Note that, with the exceptions directly above, MED(iated) is only applied to the first mention of these types of referent (as an alternative to NEW). Subsequent mentions of a discourse referent which qualified as MED(iated) at first mention are labelled as given (GIVA/GIVI), just like any other referent which occurs more than once in a text.

NEW

The label NEW is given to noun phrases whose referents are not explicitly mentioned in the previous discourse, nor can be inferred (mediated) via some kind of relation to a referent in the previous discourse, situational context, and/or assumed general world knowledge of hearer.

Mixed cases

Where a noun phrase involve coordination of two nominals with more than one discourse referent, and where the information status of these discourse referents differs, a “mixed” label is applied, as follows:

  • GAIX: at least one discourse referent is given and active, and at least one discourse referent is given but inactive
  • GMX: at least one discourse referent is given (active or inactive), and at least one discourse referent is mediated
  • GNX: at least one discourse referent is given (active or inactive), and at least one discourse referent is new
  • MNX: at least one discourse referent is mediated, and at least one discourse referent is new

 

Annotation format

Since information status is annotated at NP-level, the annotations are added as extended tags after the function tags on NPs.
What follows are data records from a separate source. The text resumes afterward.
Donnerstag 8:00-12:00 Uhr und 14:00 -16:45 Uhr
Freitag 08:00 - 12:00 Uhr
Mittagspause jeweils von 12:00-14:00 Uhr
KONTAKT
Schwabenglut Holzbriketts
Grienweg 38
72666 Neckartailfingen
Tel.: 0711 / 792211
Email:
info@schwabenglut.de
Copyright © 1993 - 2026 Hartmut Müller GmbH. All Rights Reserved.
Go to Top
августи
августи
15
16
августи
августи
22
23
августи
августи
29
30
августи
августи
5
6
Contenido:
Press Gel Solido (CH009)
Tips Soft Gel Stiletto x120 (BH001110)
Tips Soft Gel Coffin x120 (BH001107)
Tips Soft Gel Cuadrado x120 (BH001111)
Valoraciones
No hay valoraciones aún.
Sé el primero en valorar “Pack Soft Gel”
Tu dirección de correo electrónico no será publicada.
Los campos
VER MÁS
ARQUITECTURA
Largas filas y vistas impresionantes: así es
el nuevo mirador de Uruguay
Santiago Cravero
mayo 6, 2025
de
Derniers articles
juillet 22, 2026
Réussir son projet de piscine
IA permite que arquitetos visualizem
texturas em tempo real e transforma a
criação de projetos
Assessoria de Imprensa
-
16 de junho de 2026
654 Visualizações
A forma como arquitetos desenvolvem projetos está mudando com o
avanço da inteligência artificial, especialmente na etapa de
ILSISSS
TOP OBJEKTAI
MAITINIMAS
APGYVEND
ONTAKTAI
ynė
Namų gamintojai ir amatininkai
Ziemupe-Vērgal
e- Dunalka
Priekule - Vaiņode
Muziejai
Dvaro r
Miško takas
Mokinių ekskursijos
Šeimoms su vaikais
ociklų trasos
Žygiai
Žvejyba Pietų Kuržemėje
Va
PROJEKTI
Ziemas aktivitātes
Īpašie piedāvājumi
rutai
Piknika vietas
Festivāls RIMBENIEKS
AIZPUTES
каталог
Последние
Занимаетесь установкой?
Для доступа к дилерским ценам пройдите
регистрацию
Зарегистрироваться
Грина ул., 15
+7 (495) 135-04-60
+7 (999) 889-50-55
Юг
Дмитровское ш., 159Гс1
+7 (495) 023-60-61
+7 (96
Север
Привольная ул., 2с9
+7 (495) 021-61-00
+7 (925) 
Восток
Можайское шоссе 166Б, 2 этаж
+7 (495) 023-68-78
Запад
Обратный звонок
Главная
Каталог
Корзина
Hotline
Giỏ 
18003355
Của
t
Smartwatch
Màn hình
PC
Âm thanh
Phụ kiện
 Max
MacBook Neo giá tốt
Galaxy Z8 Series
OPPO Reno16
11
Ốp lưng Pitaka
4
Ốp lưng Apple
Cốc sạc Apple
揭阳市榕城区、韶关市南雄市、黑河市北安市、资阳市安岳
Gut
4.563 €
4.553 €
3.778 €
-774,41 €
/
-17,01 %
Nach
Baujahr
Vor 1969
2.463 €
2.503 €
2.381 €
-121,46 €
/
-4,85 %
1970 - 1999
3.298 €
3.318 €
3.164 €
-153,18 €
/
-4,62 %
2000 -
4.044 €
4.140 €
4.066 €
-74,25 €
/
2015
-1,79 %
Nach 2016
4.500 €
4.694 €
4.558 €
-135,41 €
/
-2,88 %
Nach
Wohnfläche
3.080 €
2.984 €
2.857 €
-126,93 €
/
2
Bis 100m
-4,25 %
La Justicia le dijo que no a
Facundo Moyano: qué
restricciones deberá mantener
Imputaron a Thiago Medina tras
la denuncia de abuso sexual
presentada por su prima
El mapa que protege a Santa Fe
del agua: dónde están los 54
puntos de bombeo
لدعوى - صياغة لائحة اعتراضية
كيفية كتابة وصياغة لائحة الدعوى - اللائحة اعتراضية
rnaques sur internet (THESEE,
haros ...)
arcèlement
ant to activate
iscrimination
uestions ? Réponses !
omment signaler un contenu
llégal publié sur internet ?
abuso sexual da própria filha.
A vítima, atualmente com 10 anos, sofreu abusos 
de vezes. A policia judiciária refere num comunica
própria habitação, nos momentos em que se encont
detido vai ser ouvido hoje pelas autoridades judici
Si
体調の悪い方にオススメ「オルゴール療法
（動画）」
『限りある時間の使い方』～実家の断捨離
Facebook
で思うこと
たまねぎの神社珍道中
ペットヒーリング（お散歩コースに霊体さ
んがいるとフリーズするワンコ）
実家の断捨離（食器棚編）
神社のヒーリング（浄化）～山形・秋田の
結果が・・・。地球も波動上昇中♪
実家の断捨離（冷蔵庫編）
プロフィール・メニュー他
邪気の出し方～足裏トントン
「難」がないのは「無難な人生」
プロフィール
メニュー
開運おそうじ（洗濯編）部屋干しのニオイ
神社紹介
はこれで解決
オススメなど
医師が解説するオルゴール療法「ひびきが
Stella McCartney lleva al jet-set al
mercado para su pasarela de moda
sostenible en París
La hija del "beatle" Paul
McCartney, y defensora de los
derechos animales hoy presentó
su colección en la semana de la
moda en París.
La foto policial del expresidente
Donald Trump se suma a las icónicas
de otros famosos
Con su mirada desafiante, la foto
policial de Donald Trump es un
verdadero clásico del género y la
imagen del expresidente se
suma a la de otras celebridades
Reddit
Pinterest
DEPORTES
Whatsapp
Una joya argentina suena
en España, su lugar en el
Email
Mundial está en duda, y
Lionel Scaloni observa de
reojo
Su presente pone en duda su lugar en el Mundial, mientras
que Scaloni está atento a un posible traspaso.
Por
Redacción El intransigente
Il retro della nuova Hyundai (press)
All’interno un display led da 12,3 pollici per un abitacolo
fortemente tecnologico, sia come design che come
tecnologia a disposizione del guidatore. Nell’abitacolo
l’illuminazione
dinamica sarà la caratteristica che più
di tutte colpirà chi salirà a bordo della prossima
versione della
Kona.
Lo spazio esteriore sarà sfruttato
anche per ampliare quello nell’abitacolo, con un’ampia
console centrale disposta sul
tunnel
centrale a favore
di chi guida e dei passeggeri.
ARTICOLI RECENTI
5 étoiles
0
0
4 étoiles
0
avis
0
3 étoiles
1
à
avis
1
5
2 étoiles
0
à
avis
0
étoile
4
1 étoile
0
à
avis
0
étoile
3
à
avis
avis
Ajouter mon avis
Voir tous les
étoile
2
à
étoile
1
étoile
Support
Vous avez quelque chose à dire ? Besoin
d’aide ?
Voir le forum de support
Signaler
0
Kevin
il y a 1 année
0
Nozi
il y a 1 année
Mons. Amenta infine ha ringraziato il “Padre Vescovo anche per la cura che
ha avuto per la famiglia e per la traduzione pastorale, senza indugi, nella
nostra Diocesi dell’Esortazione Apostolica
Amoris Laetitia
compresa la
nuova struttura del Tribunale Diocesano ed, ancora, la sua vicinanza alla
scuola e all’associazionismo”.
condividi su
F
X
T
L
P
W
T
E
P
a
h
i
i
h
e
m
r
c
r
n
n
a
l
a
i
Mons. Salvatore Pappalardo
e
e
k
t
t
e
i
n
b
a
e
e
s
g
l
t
So a subject noun phrase whose referent is given (active) will be annotated as NP-SBJ-GIVA; a (primary) object noun phrase whose referent is mediated will be annotated as NP-OB1-MED, and so on.

 

Note that, due to the fact that certain types of noun phrases which typically occur within larger noun phrases are annotated for information status (NP-POSNP-COM, NP-MSR, NP-PRN), the information status annotation a (clause-level) noun phrase can bear one information status label, while a noun phrase within it bears a different information status label:

(NP-OB1-MED (NP-POS-GIVA (DDARTA des)
                         (NA bibotes))
            (NA wortelen)               
)

 

Expletive NPs

Expletive NPs are not annotated for information status. In such cases, rather than the NP getting one of the pragmatic extended tags outlined above, it gets a special expletive tag -EXPL after the function tag:

(IP-MAT (NP-SBJ-EXPL (PPER Et))
        (VVFIN was)
        (PP (APPR by)
            (NP (DDARTA der)
                (ADJA teynden)
                (NA stunde)))              
)
(IP-MAT (ADVP-TMP (AVD Do))
        (VVFIN bekande)
        (NP-OB1-EXPL-1 (PPER et))
        (NP-SBJ-GIVI (DDARTA de)
                     (NA uader))
        (CP-THT-1 (KOUS dat)
                   ...)              
)
(IP-SUB (VVFIN is)
        (NP-SBJ-EXPL-1 (PPER s))
        (CP-THT-1 (KOUS dat))              
)

 

Note that, in the case of existential/presentational constructions, the associate NP of the expletive does get an information-status tag just like any prototypical NP:

(IP-SUB (VVFIN is)
        (NP-SBJ-EXPL-1 (PPER s))
        (NP-NEW-1 (DIARTA eyn)
                  (ADJA rot)
                  (NA steyn))              
)

 

Note that the use of an EXPL tag is particular to CHLG-1.0-PRAG and is not present in the earlier versions of the corpus (CHLG-0.9 and CHLG-1.0) where expletive constructions are treated as per here.

 

References

Götze, Michael, Thomas Weskott, Cornelia Endriss, Ines Fiedler, Stefan Hinterwimmer, Svetlana Petrova, Anne Schwarz, Stavros Skopeteas & Ruben Stoel. 2007. Information structure. In Steffi Dipper, Michael Götze & Stavros Skopeteas (eds.), Information structure in cross-linguistic corpora: Annotation guidelines for phonology, morphology, syntax, semantics, and information structure, 147–187. Potsdam: Universitätsverlag Potsdam.

Malvina Nissim, Shipra Dingare, Jean Carletta, and Mark Steedman. 2004. An Annotation Scheme for Information Status in Dialogue. In Proceedings of the Fourth International Conference on Language Resources and Evaluation (LREC’04), Lisbon, Portugal. European Language Resources Association (ELRA).